GM first-quarter profit soars to $3.2 billion
General Motors Co. had its most profitable quarter in more than a decade, posting $3.2 billion in earnings as it sold more cars in the U.S.
But on Wall Street the blockbuster results were not enough to counter growing worries among investors that a shaky economic recovery and high gas prices could dampen sales. GM shares fell $1.02, or 3%, to close Thursday at $32.02.
Analysts noted that a large share of the profits came from the sale of GM’s stakes in parts supplier Delphi Automotive and Ally Financial, which netted $1.9 billion for the automaker. Also, earlier in the quarter, GM leaned heavily on incentives to boost its market share.
Still, the earnings marked GM’s fifth straight profitable quarter.
“It’s definitely a very solid performance, particularly for a company that’s not two years out of bankruptcy,” said Bill Visnic, senior analyst with Edmunds.com. “GM seems to be improving its profitability on a reasonably consistent and sustainable trajectory, but there are still some mixed things here.”
A main concern is high gas prices, currently averaging around $4 a gallon nationwide, and their effect on GM’s portfolio of fuel-hungry trucks and SUVs. The company sold at least 54,000 more trucks than it did cars in the first quarter.
“A lot of their fuel efficiency talk is hinged on the Chevrolet Cruze,” Visnic said. “They’re better prepared than they have been, but it’s still far from ideal. If gas prices stay high, it could be a rough few months.”
This week, GM said it was recalling more than 154,000 Cruze cars to inspect steering shafts, mainly as a precaution, executives said. The vehicles, the company’s top-selling car in April, first sold in the U.S. and Canada in September.
GM reported torrid first-quarter sales of small cars and crossovers. The company sold more than 593,000 vehicles in the U.S., a 24% year-over-year gain. The company said its share of the U.S. market has expanded to 19%, up from 18.4% in the first quarter last year..
The company sold 2.2 million vehicles worldwide and may soon reclaim its position as the world’s largest automaker from Toyota, which is grappling with post-earthquake supply problems.
GM’s first-quarter revenue jumped 15%to $36.2 billion, up $4.7 billion from the same period in 2010. The company’s profit more than tripled from $865 million in the year-ago period.
The company said its core North American unit earned $2.9 billion before taxes and interest, more than double the $1.2 billion in the same three-month period in 2010.
GM recorded $480 million in first-quarter pre-tax profit from its international operations in Asia, down 47% from the same period last year.
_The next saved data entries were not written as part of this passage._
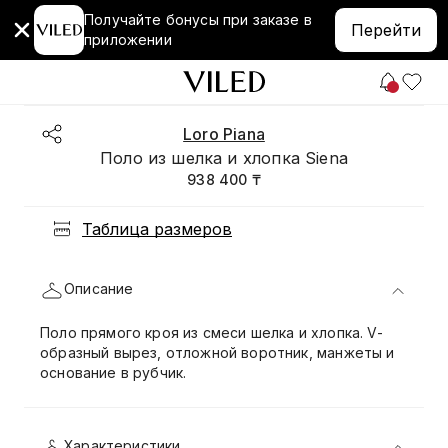
Получайте бонусы при заказе в
Перейти
приложении
Loro Piana
Поло из шелка и хлопка Siena
938 400 ₸
Таблица размеров
Описание
Поло прямого кроя из смеси шелка и хлопка. V-
образный вырез, отложной воротник, манжеты и
основание в рубчик.
Характеристики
But the company held onto a 13.6% share of the still-growing Chinese market. Profit in South America slipped to $90 million from $265 million in the year-ago period.
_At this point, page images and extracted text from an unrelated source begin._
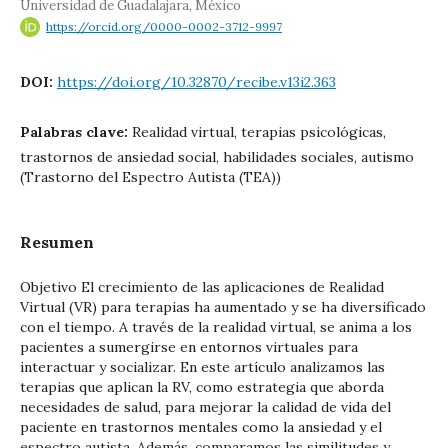
Universidad de Guadalajara, México
https://orcid.org/0000-0002-3712-9997
DOI:
https://doi.org/10.32870/recibe.v13i2.363
Palabras clave:
Realidad virtual, terapias psicológicas,
trastornos de ansiedad social, habilidades sociales, autismo
(Trastorno del Espectro Autista (TEA))
Resumen
Objetivo El crecimiento de las aplicaciones de Realidad
Virtual (VR) para terapias ha aumentado y se ha diversificado
con el tiempo. A través de la realidad virtual, se anima a los
pacientes a sumergirse en entornos virtuales para
interactuar y socializar. En este artículo analizamos las
terapias que aplican la RV, como estrategia que aborda
necesidades de salud, para mejorar la calidad de vida del
paciente en trastornos mentales como la ansiedad y el
espectro autista. Además, comparamos las similitudes y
Europe was again a sore spot, with a $400-million pre-tax loss, though it narrowed by $87 million from the same period last year.
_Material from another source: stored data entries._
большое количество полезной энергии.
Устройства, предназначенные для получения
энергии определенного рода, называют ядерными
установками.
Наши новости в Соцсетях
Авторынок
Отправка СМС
In February, GM announced its first annual profit in six years. Its quarterly report follows a $2.6-billion profit announced by Ford last week. This week, Chrysler recorded its first profit — $116 million — since emerging from bankruptcy nearly two years ago.
GM’s report is good news for the U.S. government, which is mulling whether to sell more of its stake in the company later this month after its multibillion-dollar bailout in 2009.
“All in all, a good start to the year,” said chief executive Dan Akerson in a conference call with investors, adding that “the job is by no means done. We have a lot of work to do.”
Staff writer Jerry Hirsch contributed to this report.